RTH, de facto, is the heart (engine) of the new seismic exploration of the 21st century – “Time-dependent scattering seismic”, significantly expanding the capabilities of traditional seismic reflection, which has dominated the world for the past 70 years.

The RTH method is based on two fundamental physical principles – time reversal (Reverse Time) and two-beam interferometry, which underlies Optical Holography.

In essence, RTH is a generalization of not only all RTM class depth migration methods, but also  an alternative to whole group of methods such as velocity tomography methods (FWI), diffraction scattering methods for searching for fracture zones (CSPD), AVO methods, Acoustic Inversion methods, etc. The RTH method simultaneously calculates more than 100 seismic attributes.
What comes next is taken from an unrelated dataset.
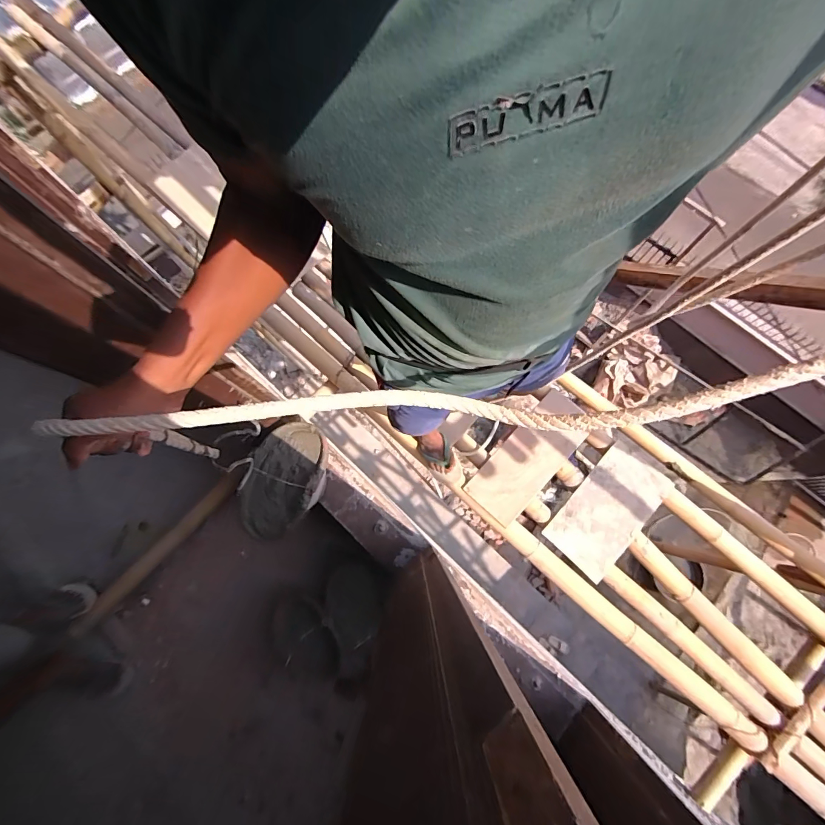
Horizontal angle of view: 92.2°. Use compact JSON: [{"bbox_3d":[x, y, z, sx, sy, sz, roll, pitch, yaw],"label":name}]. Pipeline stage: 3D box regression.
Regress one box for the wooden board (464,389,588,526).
[{"bbox_3d":[0.434,0.165,1.465,0.210,0.034,0.512,42,83,12],"label":"wooden board"}]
Using RTH, predictions of most critical indicators and processes for oil and gas exploration and development of hydrocarbon fields are practically feasible.

RTH is vector generalizations of the well-known RTM (Reverse Time Migration) migration method, proposed 41 years ago. The difference lies in the method of decomposing the Common Shot Gathers (CSG) data into the Common Image Gathers (CIG) data. In RTM, the CIG data have a parameter dimension of 2, while in RTH they have a parameter dimension of 8. This fact significantly expands the class of scattering models under consideration and ensures the hyper-attributivity of the RTH method, which, along with the voxel nature of the method, is ideally combined with drilling data and ensures high technology and accuracy of geological and petrophysical prediction based on AI.

The method has no alternative for prediction based on horizontal wells

Highly efficient algorithms for fast calculation of RTH seismic attributes and prediction based on well data using AI methods are implemented in a specialized hardware and software package (RTH Image Engine) based on the latest generation of graphic accelerators with a performance of over one Petaflop.

The method has been successfully tested at 22 hydrocarbon fields, including the Teapot Dome field. 23 articles on RTH have been published in journals, presentations have been made at international conferences, including EAGE, SEG and SPE.